I’m beginning to see the kinship between effort and fear, the secret agreement they have with each other that allows effort to cover for fear, to be its louder and more accomplished form. I know how quickly anything good can be turned bad, really, the way milk is fresh one minute and spoiled the next, the way this world can poison the best intentions then pave the road to hell with them (seriously, where is that fence, M. Night?!). How my diamond shoes can be too tight and too much sunlight hurts my eyes and sacrifice can turn into martyrdom. Your generosity may look prettier to the world than my boundary-setting, but have you any idea how hard it is for me to stand up for myself, how doing so is negating a lifelong trajectory of fearful agreeability?

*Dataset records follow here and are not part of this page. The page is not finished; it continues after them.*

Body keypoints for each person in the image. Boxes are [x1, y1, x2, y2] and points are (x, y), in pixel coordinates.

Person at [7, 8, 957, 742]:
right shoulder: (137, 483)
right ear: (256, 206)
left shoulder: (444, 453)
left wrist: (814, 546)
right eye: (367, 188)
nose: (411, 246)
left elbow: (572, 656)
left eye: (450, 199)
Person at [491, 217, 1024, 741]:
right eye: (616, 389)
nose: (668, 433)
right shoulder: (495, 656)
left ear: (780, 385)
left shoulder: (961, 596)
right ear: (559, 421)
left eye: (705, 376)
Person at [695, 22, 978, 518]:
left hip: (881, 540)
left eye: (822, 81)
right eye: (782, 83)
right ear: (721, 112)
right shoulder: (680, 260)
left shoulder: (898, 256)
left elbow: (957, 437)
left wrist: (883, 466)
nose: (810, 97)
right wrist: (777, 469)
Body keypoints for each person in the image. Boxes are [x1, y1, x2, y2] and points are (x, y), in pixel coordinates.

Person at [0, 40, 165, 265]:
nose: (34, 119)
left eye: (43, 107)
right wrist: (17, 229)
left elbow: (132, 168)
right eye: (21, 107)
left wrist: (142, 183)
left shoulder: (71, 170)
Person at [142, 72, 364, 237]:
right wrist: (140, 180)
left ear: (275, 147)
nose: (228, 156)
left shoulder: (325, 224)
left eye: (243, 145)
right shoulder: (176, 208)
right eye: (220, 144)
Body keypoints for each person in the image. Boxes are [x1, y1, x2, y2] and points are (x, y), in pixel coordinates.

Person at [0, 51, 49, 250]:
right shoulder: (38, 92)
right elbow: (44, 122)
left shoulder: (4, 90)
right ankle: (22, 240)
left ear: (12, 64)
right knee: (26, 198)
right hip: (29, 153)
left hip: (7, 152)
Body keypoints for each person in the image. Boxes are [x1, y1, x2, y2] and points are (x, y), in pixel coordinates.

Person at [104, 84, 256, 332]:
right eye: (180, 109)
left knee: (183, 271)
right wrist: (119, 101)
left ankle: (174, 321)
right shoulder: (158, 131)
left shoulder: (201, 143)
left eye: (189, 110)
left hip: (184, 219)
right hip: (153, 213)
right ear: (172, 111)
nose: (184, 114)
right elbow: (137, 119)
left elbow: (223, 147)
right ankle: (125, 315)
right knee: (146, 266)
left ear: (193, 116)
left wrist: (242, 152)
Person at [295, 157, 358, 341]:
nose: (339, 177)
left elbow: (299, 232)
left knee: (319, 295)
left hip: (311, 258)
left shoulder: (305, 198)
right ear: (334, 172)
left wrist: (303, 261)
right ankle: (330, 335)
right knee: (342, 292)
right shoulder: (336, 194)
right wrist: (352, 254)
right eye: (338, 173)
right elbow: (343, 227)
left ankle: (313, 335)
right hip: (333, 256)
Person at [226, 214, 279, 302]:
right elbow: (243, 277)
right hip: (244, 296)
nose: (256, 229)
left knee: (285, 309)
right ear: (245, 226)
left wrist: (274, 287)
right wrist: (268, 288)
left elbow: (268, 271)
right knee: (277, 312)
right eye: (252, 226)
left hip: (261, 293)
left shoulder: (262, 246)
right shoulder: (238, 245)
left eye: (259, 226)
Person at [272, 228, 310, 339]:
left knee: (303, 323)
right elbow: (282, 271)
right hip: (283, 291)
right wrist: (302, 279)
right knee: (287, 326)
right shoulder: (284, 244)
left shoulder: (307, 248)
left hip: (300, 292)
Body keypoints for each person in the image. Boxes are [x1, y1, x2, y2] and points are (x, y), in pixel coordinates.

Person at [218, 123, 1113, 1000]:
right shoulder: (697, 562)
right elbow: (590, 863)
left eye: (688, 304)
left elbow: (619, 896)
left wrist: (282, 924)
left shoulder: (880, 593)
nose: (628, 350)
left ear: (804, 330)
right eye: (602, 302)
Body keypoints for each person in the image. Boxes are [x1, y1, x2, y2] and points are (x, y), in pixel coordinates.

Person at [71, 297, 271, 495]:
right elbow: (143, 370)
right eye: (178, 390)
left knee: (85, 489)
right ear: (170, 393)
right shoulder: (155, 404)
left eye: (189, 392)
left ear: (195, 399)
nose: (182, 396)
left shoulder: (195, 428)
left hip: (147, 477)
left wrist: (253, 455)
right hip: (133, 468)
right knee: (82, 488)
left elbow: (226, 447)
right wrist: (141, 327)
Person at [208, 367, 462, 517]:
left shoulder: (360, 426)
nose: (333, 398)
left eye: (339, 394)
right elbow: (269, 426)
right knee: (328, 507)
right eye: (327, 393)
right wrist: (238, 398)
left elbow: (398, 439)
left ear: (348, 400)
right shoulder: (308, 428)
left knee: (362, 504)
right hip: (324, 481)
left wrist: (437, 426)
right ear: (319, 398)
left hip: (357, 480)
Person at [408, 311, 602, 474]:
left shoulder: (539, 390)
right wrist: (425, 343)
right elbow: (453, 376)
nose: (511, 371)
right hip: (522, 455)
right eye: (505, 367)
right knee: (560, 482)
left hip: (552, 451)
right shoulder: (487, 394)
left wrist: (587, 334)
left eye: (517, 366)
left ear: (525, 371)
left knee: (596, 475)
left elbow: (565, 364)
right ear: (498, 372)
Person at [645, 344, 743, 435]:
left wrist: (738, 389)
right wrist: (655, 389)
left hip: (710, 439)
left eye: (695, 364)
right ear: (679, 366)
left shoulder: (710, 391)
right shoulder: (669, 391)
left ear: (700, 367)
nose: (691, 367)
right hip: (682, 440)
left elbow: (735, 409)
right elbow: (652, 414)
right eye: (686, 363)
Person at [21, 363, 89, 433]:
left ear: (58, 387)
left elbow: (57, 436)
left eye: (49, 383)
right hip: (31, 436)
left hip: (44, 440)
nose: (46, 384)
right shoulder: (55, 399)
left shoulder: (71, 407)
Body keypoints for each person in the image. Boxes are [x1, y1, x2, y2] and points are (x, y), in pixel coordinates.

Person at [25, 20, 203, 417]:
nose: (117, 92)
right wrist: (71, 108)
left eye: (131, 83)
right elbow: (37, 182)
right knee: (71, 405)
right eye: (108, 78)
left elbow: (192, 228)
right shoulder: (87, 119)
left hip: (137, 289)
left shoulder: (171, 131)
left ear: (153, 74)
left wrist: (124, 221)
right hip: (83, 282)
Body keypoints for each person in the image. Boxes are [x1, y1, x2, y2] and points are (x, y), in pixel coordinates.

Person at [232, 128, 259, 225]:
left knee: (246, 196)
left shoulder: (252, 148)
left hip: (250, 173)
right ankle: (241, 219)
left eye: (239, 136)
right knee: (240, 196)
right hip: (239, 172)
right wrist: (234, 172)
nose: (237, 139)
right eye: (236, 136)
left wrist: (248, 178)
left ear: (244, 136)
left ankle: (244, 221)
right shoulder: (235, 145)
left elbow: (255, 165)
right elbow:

What I’m saying is that we’re all more motivated by fear than by grace. And sometimes the bravest thing may look like the weakest–I can remember one time in particular in history when it did. Grace allows for broad definitions, sometimes even individual ones. And miracles and life don’t just occur on top of water; often they are embedded in splinters of wood.

Trust is the bridge from yesterday to tomorrow, built with planks of thanks. Remembering frames up gratitude. Gratitude lays out the planks of trust. I can walk the planks–from known to unknown–and know: He holds.  (Ann Voskamp, One Thousand Gifts)

TK and I have had a standing date for the past few days on our hammock in the backyard. I swing us as he is nestled up next to me, eyes wide at all the trees standing tall around us, doing their thing as we do ours. Yesterday, TH joined us and there we were, our family of three, hands holding each other instead of hanging on for dear life. The surrender of being held.